- _DIRECTIONS FOR THIS TASK_:
State the number of lines in the listing that contain "middle". No further words are expected.

--*--

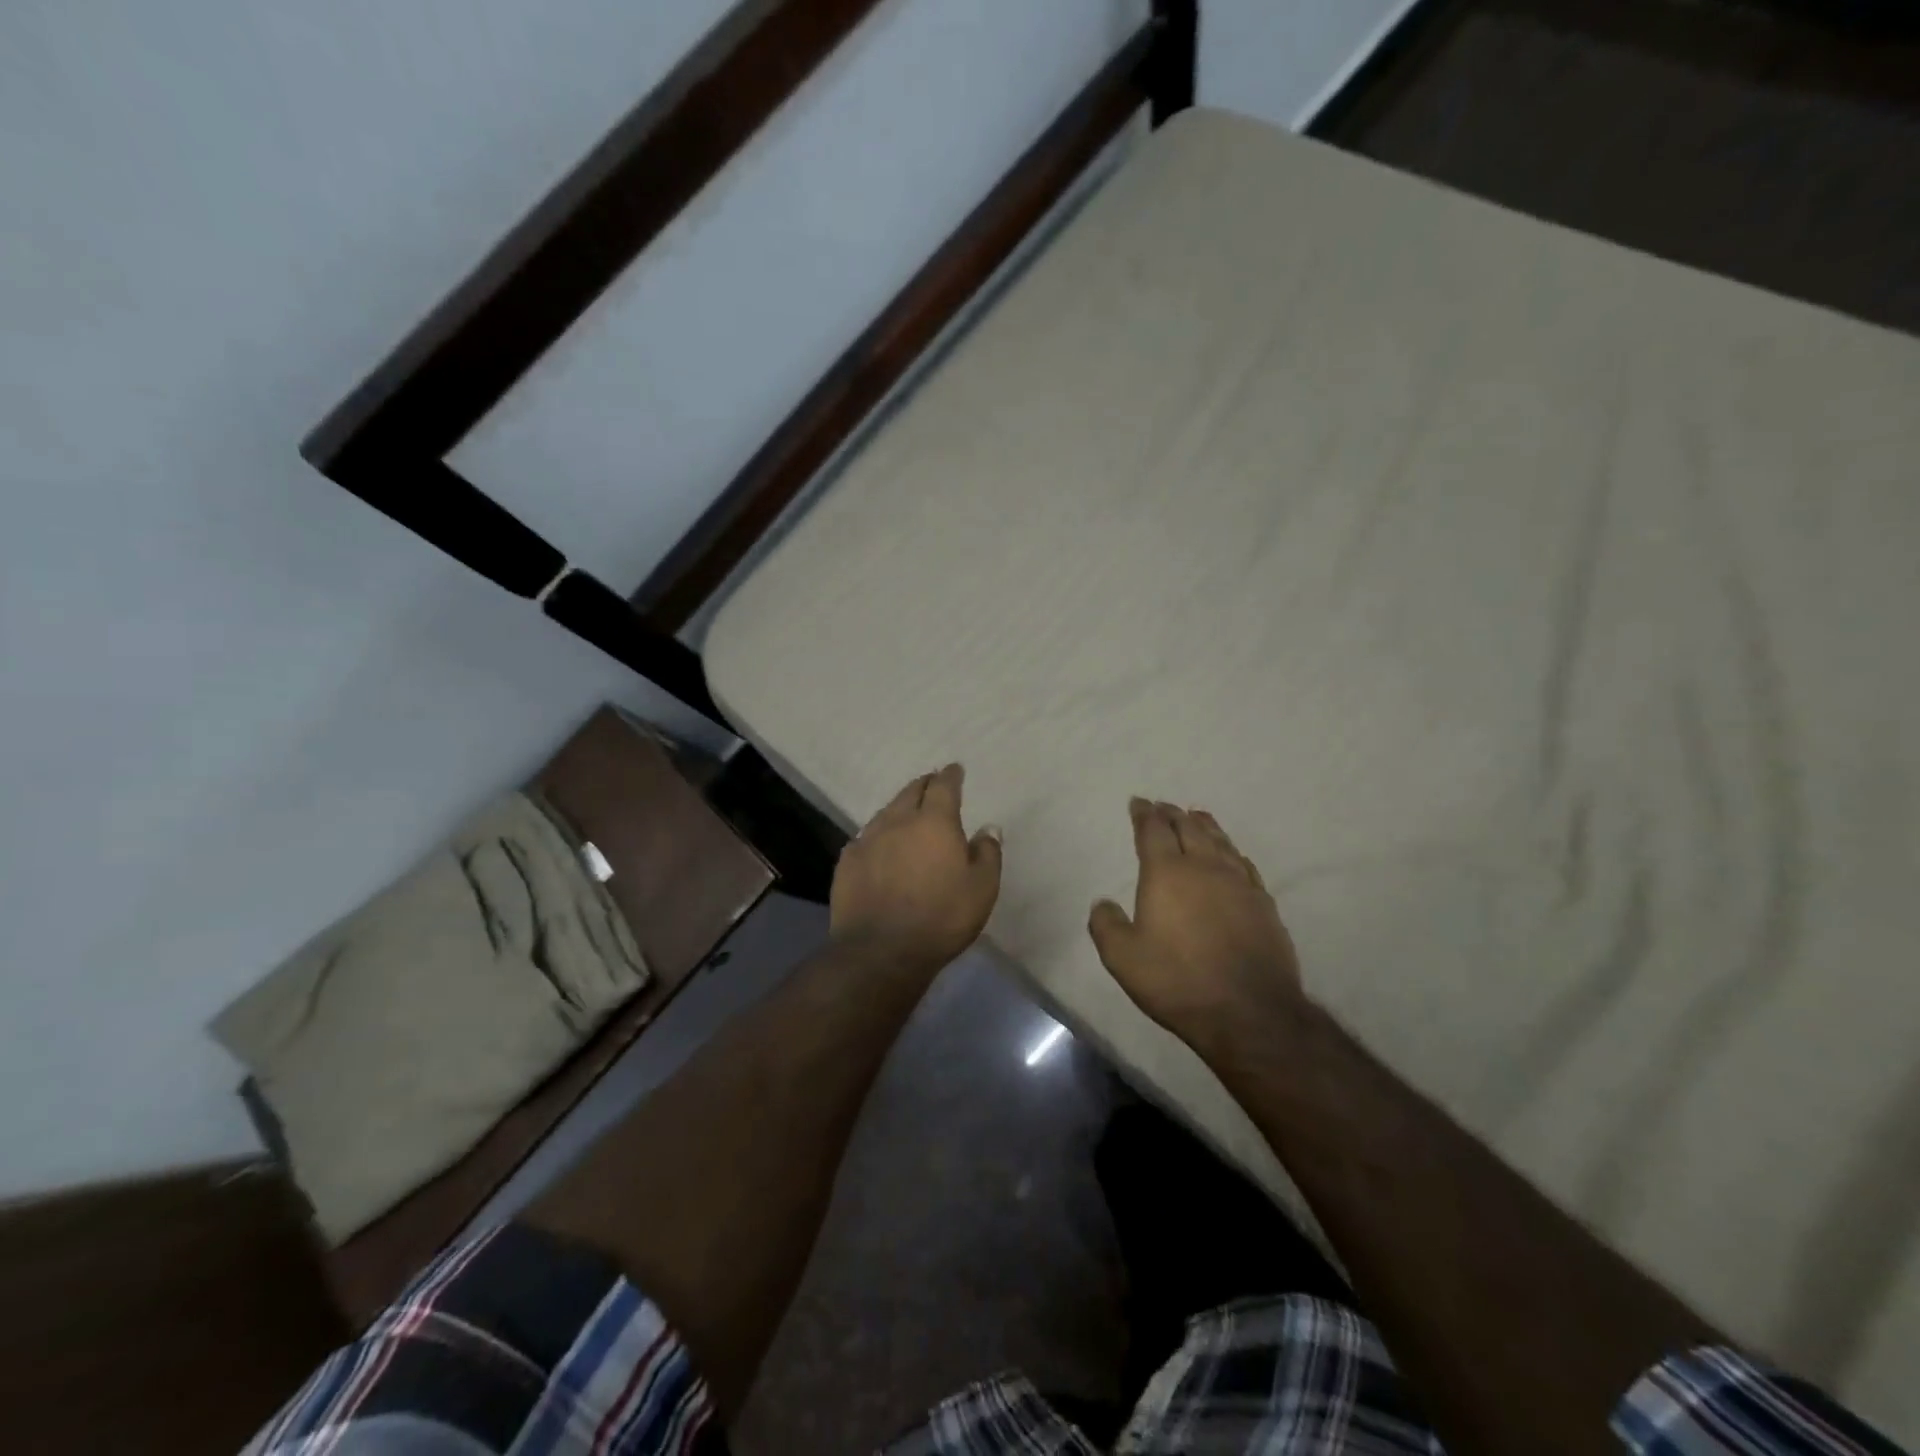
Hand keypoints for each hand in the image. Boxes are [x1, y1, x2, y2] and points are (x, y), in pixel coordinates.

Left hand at [830, 764, 1002, 969]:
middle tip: (931, 784)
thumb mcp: (982, 889)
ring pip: (885, 812)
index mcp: (934, 822)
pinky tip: (878, 845)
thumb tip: (989, 828)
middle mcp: (898, 821)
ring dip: (899, 808)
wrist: (881, 950)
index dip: (950, 776)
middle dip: (923, 784)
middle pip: (910, 791)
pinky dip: (877, 835)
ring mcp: (867, 840)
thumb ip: (988, 854)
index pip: (943, 786)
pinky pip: (865, 838)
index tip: (955, 769)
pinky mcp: (847, 862)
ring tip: (906, 812)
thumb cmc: (941, 918)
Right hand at [1089, 799, 1305, 1057]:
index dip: (1144, 814)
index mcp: (1167, 873)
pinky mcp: (1263, 903)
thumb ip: (1106, 926)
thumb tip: (1103, 903)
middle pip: (1188, 827)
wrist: (1249, 1011)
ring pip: (1220, 841)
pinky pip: (1244, 864)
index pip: (1153, 830)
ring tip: (1196, 816)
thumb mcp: (1123, 958)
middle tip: (1163, 807)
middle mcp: (1205, 867)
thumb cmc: (1178, 980)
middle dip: (1172, 814)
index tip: (1138, 803)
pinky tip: (1231, 855)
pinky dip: (1231, 851)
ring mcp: (1239, 883)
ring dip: (1204, 825)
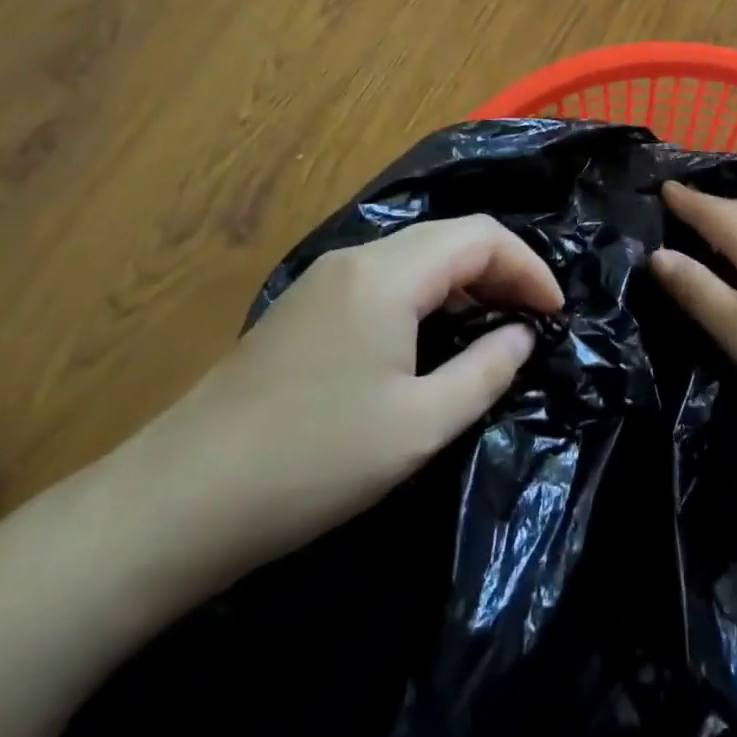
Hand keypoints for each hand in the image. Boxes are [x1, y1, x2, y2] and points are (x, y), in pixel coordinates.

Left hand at [114, 215, 560, 592]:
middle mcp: (355, 258)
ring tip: (494, 327)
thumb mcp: (419, 425)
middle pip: (448, 237)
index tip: (556, 313)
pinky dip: (428, 295)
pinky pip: (385, 279)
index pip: (480, 236)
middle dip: (501, 270)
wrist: (180, 500)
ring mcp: (325, 280)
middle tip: (533, 320)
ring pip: (416, 255)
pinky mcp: (306, 307)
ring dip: (464, 281)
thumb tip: (523, 336)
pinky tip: (433, 338)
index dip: (528, 267)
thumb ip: (485, 371)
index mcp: (387, 274)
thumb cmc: (313, 461)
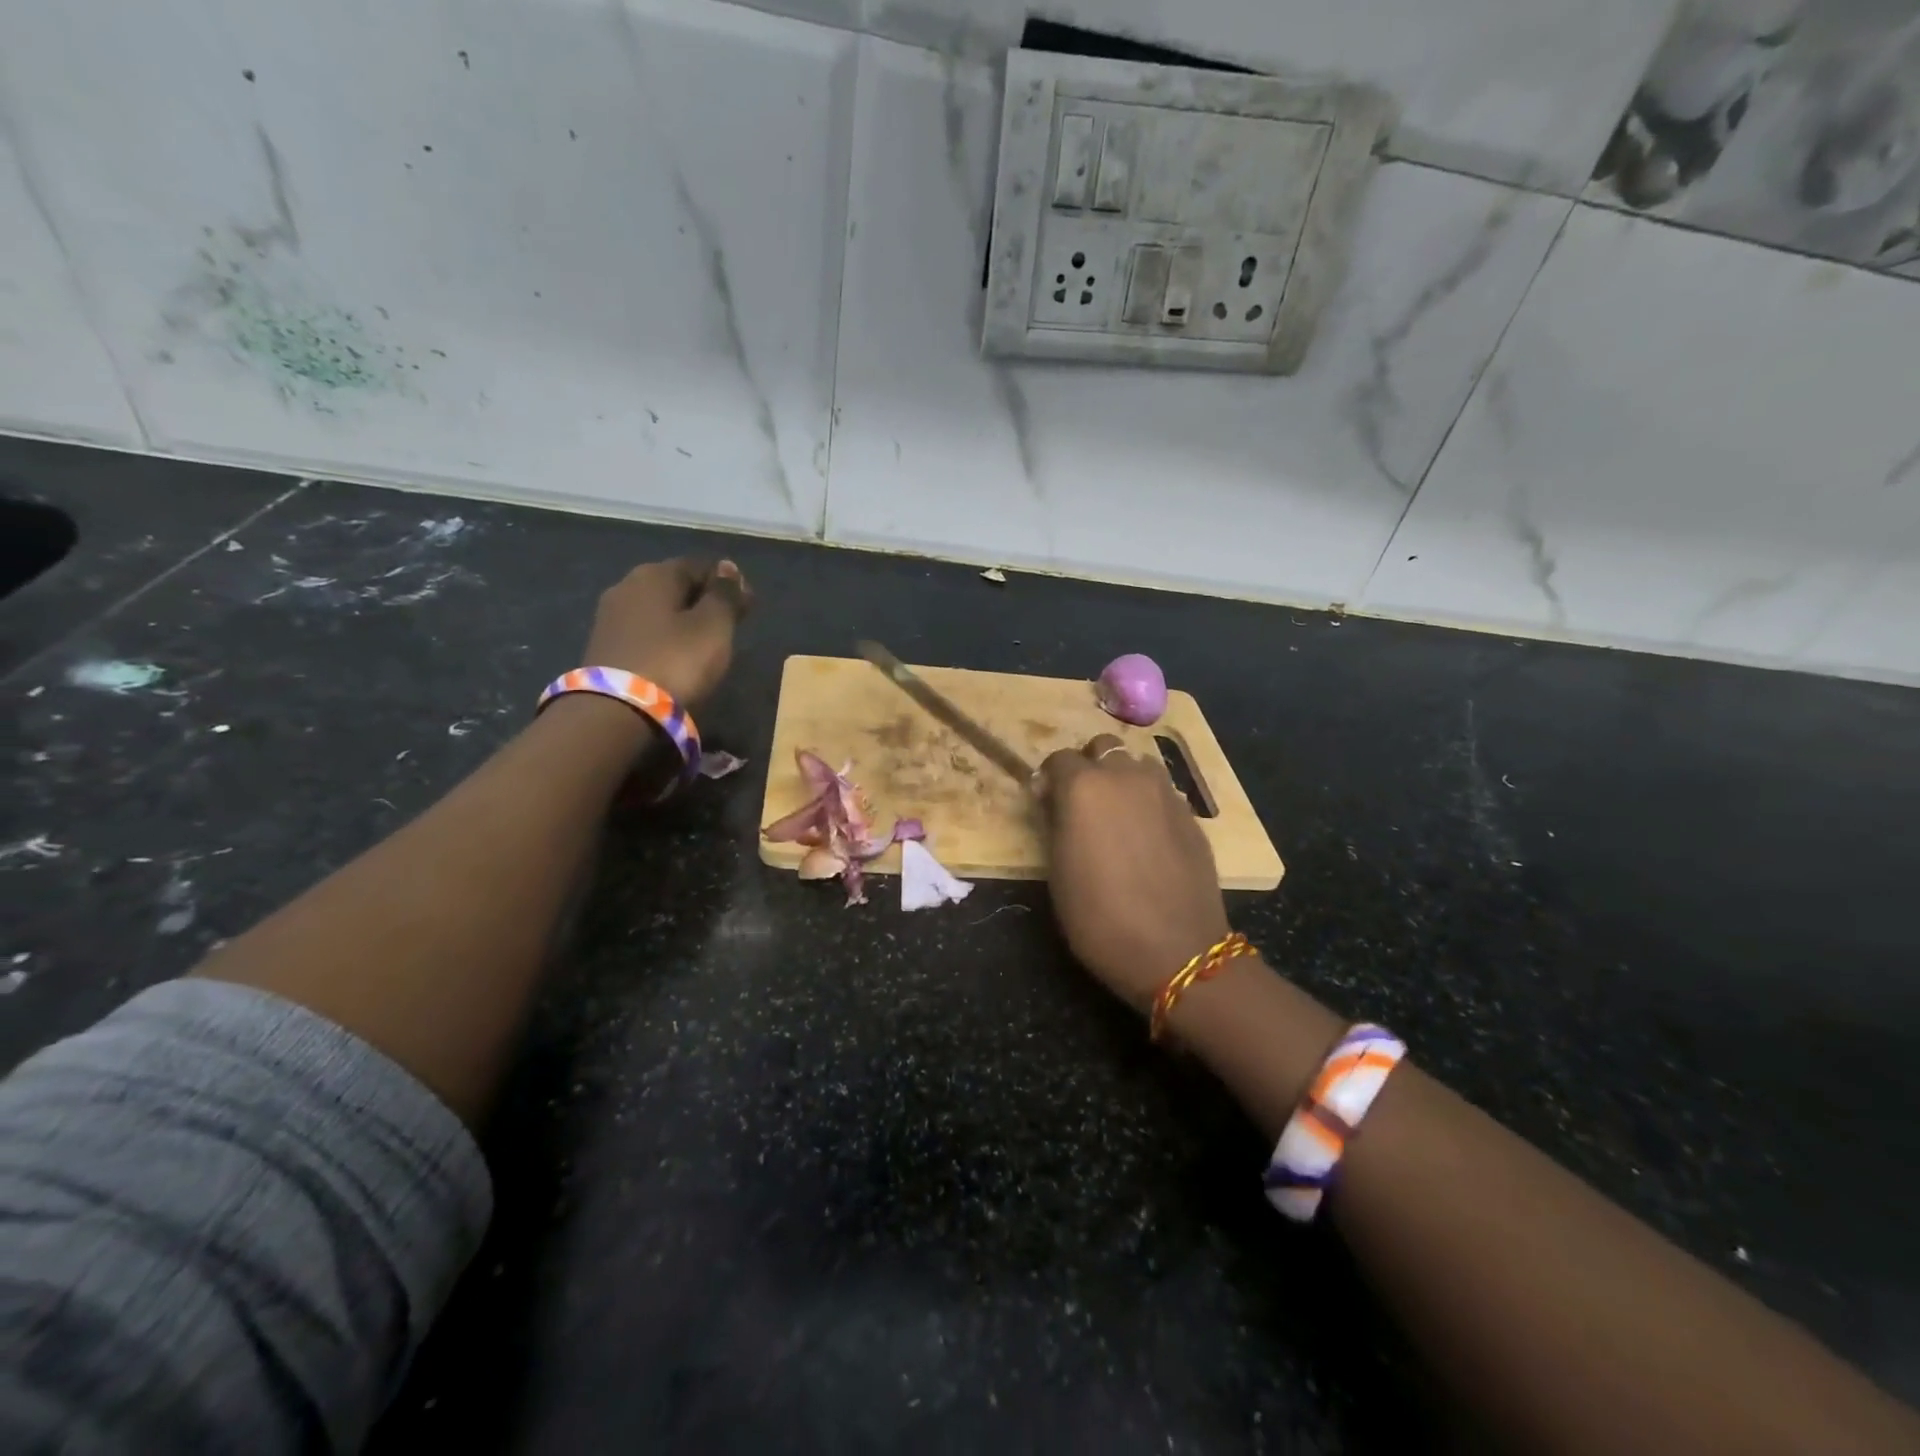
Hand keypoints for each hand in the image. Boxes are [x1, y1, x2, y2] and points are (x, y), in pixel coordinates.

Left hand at [582, 558, 750, 706]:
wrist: (617, 711)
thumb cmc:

--*--

- _REPLY TO THE EXERCISE_:
12